THE PROBLEM
Lift out all lines below that contain "within".
_ _ _ _ _
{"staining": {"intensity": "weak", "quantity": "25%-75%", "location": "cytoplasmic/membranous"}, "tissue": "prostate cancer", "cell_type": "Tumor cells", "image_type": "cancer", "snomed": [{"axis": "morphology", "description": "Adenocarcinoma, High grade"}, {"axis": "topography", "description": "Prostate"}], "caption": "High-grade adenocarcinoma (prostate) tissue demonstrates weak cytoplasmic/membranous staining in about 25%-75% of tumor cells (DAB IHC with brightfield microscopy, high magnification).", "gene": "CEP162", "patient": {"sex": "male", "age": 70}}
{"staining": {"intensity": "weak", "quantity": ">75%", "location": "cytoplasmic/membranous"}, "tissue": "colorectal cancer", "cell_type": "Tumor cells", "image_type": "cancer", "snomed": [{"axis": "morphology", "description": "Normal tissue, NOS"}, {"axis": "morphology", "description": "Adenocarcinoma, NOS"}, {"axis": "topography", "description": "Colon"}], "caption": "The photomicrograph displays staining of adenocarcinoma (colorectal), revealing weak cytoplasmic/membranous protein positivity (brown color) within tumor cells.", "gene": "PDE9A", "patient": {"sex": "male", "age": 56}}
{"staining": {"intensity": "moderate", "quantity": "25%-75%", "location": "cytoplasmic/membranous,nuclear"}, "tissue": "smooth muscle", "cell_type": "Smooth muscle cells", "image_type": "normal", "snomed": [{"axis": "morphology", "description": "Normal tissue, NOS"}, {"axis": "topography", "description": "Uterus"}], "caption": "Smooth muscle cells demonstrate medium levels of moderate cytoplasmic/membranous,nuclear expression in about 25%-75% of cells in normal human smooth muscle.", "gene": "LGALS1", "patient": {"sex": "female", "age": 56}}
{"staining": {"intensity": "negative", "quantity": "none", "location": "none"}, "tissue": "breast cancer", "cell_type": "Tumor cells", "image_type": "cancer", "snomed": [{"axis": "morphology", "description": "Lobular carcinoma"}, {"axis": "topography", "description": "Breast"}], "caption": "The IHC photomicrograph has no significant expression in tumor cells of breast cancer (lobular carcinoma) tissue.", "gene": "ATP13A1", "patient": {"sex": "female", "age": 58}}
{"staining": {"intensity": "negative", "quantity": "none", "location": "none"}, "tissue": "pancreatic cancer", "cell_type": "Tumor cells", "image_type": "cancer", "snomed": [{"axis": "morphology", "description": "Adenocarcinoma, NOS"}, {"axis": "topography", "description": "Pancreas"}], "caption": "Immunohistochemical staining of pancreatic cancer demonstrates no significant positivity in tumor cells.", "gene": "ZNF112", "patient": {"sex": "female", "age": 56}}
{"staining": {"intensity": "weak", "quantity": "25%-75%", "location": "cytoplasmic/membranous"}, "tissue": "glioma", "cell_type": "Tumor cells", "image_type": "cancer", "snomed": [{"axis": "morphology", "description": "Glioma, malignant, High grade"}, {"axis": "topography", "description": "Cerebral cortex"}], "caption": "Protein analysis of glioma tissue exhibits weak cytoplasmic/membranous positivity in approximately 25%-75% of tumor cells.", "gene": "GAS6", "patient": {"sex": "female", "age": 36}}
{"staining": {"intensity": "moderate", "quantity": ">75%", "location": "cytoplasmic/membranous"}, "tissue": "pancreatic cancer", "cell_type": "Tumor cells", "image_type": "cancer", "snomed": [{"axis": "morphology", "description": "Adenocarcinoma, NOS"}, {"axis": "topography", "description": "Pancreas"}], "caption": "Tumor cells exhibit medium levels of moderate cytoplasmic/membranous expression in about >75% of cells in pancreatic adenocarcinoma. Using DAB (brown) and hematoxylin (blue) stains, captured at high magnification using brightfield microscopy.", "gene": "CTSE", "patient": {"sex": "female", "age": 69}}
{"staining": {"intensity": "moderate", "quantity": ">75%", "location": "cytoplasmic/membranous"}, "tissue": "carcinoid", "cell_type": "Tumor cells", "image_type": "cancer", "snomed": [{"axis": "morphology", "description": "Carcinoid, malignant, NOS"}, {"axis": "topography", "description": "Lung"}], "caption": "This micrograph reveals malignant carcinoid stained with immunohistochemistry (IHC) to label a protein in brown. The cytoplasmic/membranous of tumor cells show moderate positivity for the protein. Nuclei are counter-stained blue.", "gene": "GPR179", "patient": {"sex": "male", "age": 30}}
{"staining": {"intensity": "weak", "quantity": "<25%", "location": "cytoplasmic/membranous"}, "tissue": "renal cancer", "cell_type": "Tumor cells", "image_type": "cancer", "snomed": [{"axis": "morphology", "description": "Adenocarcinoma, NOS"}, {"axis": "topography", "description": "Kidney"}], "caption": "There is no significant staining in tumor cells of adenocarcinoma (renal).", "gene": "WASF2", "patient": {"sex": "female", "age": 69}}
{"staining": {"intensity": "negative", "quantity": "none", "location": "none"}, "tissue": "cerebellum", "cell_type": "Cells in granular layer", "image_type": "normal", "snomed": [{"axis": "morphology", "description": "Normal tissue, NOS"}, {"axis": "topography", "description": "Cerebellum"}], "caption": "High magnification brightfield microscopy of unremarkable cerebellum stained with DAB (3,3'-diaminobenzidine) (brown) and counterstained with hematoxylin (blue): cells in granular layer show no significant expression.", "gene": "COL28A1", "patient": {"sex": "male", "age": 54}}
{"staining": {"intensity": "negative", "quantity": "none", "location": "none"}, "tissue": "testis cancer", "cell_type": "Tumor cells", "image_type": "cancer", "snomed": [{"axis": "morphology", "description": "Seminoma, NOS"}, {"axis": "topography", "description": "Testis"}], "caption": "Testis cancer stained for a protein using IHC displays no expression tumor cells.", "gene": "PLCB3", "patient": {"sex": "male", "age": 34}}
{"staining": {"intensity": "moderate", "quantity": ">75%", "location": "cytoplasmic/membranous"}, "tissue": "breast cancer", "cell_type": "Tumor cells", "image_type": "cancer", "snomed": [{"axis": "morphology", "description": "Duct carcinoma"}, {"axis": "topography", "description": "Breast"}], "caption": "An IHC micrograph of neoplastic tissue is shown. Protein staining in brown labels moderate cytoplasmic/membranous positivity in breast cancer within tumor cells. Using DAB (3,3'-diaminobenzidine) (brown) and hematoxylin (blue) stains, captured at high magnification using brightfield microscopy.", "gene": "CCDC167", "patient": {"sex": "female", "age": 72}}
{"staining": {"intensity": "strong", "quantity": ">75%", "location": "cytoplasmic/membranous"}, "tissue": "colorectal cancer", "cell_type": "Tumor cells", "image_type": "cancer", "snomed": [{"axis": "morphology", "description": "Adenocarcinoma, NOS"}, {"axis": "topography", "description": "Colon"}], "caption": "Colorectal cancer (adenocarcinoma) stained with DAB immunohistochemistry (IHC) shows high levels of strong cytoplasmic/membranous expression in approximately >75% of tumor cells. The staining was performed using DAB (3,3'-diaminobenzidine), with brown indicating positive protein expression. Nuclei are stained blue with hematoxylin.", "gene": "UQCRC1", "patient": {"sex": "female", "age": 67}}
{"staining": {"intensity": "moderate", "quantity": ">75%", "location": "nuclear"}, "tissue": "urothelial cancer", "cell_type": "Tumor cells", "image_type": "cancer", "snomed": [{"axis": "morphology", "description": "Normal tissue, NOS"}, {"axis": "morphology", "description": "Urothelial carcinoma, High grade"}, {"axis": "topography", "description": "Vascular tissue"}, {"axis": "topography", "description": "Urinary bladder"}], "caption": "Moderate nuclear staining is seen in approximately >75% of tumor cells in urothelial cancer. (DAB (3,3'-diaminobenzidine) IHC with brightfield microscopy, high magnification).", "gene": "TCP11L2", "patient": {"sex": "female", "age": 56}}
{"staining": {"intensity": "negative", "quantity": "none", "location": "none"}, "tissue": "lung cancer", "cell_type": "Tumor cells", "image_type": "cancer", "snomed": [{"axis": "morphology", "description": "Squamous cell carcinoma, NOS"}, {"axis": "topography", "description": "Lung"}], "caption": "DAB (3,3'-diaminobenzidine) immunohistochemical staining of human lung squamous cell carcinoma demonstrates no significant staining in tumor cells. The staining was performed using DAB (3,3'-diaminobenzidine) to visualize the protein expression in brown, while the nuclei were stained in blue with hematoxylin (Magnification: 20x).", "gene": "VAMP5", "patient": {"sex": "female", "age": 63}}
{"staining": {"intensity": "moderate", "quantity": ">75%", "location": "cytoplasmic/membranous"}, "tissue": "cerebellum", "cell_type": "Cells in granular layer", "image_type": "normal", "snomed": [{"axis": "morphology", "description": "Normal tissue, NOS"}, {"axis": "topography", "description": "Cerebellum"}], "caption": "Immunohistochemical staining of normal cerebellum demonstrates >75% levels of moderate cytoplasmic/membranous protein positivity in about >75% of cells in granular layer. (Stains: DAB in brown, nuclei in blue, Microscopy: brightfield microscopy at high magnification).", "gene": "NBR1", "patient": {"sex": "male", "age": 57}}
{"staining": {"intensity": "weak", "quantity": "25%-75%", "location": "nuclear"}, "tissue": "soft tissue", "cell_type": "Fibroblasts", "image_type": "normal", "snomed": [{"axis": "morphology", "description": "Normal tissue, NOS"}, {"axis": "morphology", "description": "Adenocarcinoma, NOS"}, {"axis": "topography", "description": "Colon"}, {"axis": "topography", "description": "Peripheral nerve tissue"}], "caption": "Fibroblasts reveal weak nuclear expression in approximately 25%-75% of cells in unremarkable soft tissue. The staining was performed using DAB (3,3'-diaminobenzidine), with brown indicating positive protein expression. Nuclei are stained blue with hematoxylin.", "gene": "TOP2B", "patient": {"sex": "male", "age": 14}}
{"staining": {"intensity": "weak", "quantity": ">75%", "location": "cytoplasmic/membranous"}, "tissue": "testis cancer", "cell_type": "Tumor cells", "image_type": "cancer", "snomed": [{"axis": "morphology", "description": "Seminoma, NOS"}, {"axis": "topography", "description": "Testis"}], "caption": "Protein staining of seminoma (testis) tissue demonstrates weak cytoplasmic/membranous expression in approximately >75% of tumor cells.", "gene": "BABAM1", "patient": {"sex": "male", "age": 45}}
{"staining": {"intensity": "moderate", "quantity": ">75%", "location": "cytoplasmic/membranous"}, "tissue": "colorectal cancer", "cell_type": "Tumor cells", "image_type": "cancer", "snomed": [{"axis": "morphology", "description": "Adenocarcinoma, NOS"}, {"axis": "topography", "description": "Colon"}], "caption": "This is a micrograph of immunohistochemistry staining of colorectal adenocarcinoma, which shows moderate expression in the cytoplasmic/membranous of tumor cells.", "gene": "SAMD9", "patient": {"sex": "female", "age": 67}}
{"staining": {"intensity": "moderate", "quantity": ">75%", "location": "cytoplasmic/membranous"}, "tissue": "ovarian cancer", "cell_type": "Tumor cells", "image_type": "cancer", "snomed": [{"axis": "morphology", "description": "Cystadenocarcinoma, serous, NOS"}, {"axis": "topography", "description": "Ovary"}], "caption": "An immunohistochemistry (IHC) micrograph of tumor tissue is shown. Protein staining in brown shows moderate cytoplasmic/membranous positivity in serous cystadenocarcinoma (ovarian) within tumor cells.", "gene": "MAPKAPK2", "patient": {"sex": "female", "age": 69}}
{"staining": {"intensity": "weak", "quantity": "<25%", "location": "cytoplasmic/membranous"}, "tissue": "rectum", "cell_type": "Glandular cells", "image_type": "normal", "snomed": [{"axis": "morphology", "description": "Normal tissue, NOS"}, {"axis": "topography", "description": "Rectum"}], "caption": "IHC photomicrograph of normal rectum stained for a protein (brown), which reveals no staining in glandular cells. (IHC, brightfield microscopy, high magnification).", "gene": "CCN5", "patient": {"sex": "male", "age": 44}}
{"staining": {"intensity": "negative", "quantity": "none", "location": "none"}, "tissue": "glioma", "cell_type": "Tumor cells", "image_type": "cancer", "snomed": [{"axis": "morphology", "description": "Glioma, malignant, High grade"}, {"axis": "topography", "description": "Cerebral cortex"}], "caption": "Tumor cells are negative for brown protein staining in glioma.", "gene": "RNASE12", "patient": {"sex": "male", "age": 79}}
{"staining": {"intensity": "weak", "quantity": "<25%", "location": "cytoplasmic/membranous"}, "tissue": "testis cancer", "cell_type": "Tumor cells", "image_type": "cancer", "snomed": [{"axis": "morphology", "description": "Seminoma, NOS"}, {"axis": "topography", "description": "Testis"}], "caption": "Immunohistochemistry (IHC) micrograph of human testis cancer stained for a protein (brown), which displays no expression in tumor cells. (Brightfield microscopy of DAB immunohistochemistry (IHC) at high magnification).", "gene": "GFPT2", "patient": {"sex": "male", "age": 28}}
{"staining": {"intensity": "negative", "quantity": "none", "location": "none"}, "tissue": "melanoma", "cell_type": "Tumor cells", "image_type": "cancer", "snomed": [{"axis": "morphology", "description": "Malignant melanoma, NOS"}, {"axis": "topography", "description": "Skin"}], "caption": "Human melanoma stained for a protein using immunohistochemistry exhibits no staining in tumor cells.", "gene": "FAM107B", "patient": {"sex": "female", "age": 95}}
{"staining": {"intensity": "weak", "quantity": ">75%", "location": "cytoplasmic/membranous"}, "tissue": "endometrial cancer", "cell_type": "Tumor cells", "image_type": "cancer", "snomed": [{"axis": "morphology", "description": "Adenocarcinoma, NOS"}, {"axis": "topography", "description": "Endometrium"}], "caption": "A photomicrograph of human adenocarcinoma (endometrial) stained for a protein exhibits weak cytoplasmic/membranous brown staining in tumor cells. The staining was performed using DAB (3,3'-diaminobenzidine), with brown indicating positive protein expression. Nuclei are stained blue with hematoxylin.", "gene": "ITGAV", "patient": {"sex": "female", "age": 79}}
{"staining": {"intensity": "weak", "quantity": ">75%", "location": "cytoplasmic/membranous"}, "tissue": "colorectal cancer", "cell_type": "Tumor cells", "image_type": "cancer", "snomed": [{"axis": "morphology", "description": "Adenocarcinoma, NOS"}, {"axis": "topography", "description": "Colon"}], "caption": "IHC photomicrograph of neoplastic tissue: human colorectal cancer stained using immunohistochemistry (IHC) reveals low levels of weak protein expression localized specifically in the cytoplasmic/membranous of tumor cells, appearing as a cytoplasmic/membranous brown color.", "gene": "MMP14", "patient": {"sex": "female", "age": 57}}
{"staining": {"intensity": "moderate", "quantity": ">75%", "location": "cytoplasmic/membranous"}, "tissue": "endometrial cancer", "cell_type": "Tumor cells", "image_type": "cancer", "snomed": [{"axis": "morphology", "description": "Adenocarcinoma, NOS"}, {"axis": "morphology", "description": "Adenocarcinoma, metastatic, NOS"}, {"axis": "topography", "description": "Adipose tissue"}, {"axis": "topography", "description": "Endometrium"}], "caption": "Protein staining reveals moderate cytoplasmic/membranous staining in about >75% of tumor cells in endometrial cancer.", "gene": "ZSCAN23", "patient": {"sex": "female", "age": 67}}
_ _ _ _ _
EXERCISE SOLUTION
{"staining": {"intensity": "weak", "quantity": ">75%", "location": "cytoplasmic/membranous"}, "tissue": "colorectal cancer", "cell_type": "Tumor cells", "image_type": "cancer", "snomed": [{"axis": "morphology", "description": "Normal tissue, NOS"}, {"axis": "morphology", "description": "Adenocarcinoma, NOS"}, {"axis": "topography", "description": "Colon"}], "caption": "The photomicrograph displays staining of adenocarcinoma (colorectal), revealing weak cytoplasmic/membranous protein positivity (brown color) within tumor cells.", "gene": "PDE9A", "patient": {"sex": "male", "age": 56}}
{"staining": {"intensity": "moderate", "quantity": ">75%", "location": "cytoplasmic/membranous"}, "tissue": "breast cancer", "cell_type": "Tumor cells", "image_type": "cancer", "snomed": [{"axis": "morphology", "description": "Duct carcinoma"}, {"axis": "topography", "description": "Breast"}], "caption": "An IHC micrograph of neoplastic tissue is shown. Protein staining in brown labels moderate cytoplasmic/membranous positivity in breast cancer within tumor cells. Using DAB (3,3'-diaminobenzidine) (brown) and hematoxylin (blue) stains, captured at high magnification using brightfield microscopy.", "gene": "CCDC167", "patient": {"sex": "female", "age": 72}}
{"staining": {"intensity": "moderate", "quantity": ">75%", "location": "cytoplasmic/membranous"}, "tissue": "ovarian cancer", "cell_type": "Tumor cells", "image_type": "cancer", "snomed": [{"axis": "morphology", "description": "Cystadenocarcinoma, serous, NOS"}, {"axis": "topography", "description": "Ovary"}], "caption": "An immunohistochemistry (IHC) micrograph of tumor tissue is shown. Protein staining in brown shows moderate cytoplasmic/membranous positivity in serous cystadenocarcinoma (ovarian) within tumor cells.", "gene": "MAPKAPK2", "patient": {"sex": "female", "age": 69}}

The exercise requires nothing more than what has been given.